O comboio avança paralelo ao rio. Isilda escolheu a mesma roupa de ontem, o
mesmo estilo, a mesma carteira, os mesmos óculos, os mesmos anéis e pulseiras
de sempre, o mesmo penteado, o mesmo lenço, os mesmos sapatos, a mesma
invisibilidade, a mesma caixa de medicamentos, as mesmas desilusões, o mesmo
toque de perfume, o mesmo ar sério, o mesmo olhar afiado, a mesma frieza. A jovem
rapariga muda de lugar, coloca-se à sua frente, escolhe um novo cardápio
musical, enfrenta o olhar gelado de Isilda com um sorriso quase angelical, enquanto
aumenta o volume do que escuta. Lá fora chove, e a vidraça suja da carruagem ganha
vida. As gotas caem ao som de Sakamoto. Ao seu lado senta-se um jovem que lhe
sorri. Helen refugia-se no semblante carregado de Isilda, onde nada se move,
onde as marcas invisíveis do tempo lhe desenharam esta penumbra onde se refugia.
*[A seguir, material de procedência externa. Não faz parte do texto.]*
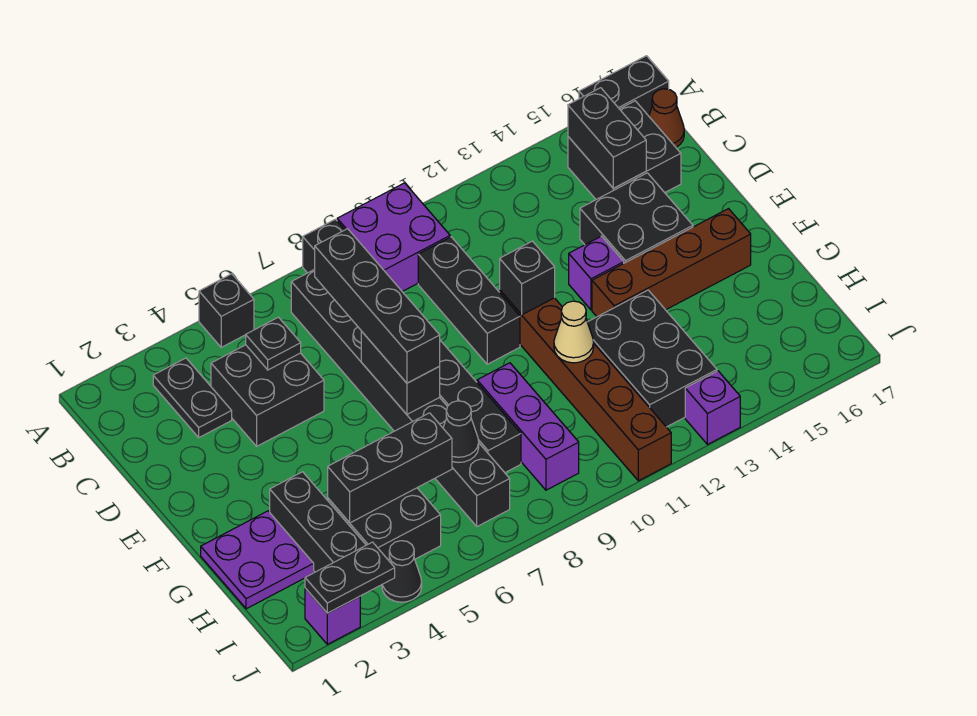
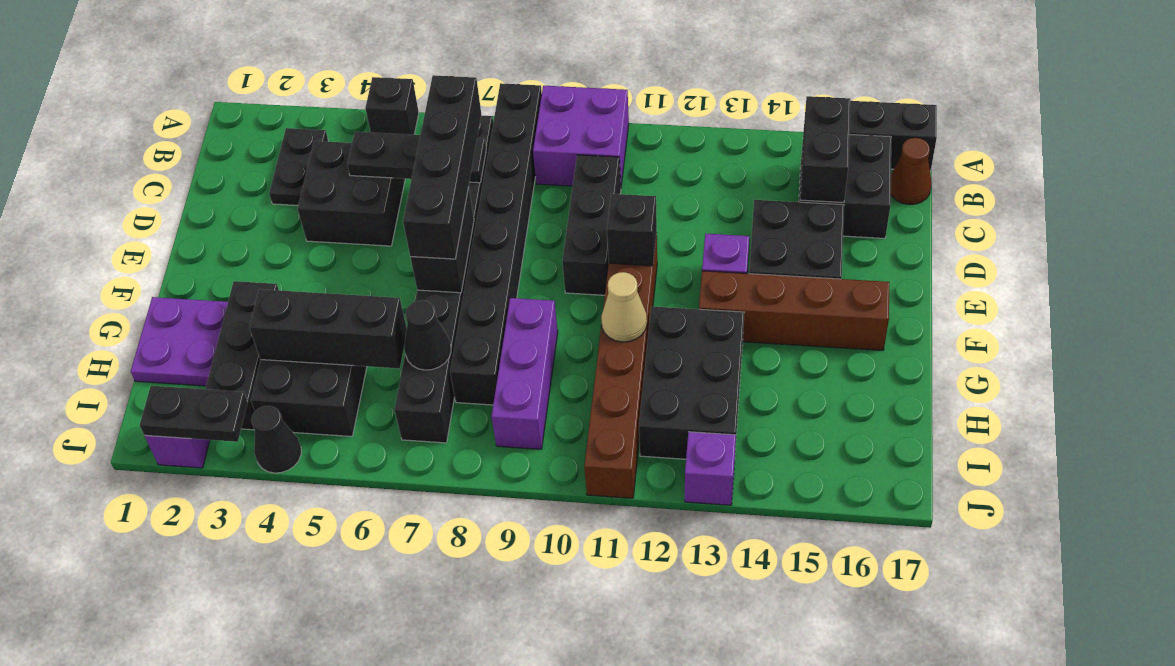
black 1x1 plate [246,317,301,370] -> black 1x3 plate [347,132,486,183]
A jovem pianista lê a pauta nas gotas que vão dançando no vidro, notas que
saltam à vista e lhe trazem outras melodias, outras notas que bailam num piano
que toca sozinho como no filme. As teclas brancas e pretas são a sua vida. A
música, a sua paixão, os sentidos sempre alerta, desde que acorda até que se
deita. O amor nunca acaba, a vida nunca acaba. Procura no tempo, nas pessoas, a
marca ímpar para a melodia que deseja compor. A cidade que escolheu para viver
tem uma luz única, e um povo misteriosamente acolhedor. Sentiu-se em casa desde
o primeiro ano que para cá veio estudar, e todos os dias se sente inspirada. A
irlandesa aprecia o sol, a praia, as gentes, a vida da capital, as paisagens junto
ao Guincho. Ao calor dos sorrisos, extrai os temperos necessários à criação. Dedilha
a música que lê na vidraça do comboio, nas rugas de Isilda, no sorriso atrevido
do rapaz, nas pinturas espalhadas pelas paredes que passam apressadas, no tempo
parado, espalhado por todo o lado, um passo sempre mais próximo da obra que
pretende iniciar. Para Helen, hoje é dia de Guincho, de mar, de passeio
salgado, e logo prepara-se para mais uma noite nos braços de quem ainda não conheceu
a alma, só o corpo. O amor, sempre o amor, necessário para a construção da
obra, dos sons, dos ritmos da balada que irá apresentar. Não receia nada do que
vê, não receia mais corações partidos, não receia deixar de ter quem a escute,
nem quem a ame de verdade. Foi aprendendo a deixar-se levar pelo vento, pela
música, pelas palavras da cidade e dos que a escutam. Os silêncios também
contam, os corpos consolados, o quarto vazio, partido em pedaços onde antes
existiu amor, e agora só existe Helen, a compositora. Esta é a cidade escolhida
pela jovem pianista irlandesa para se dar a conhecer ao mundo.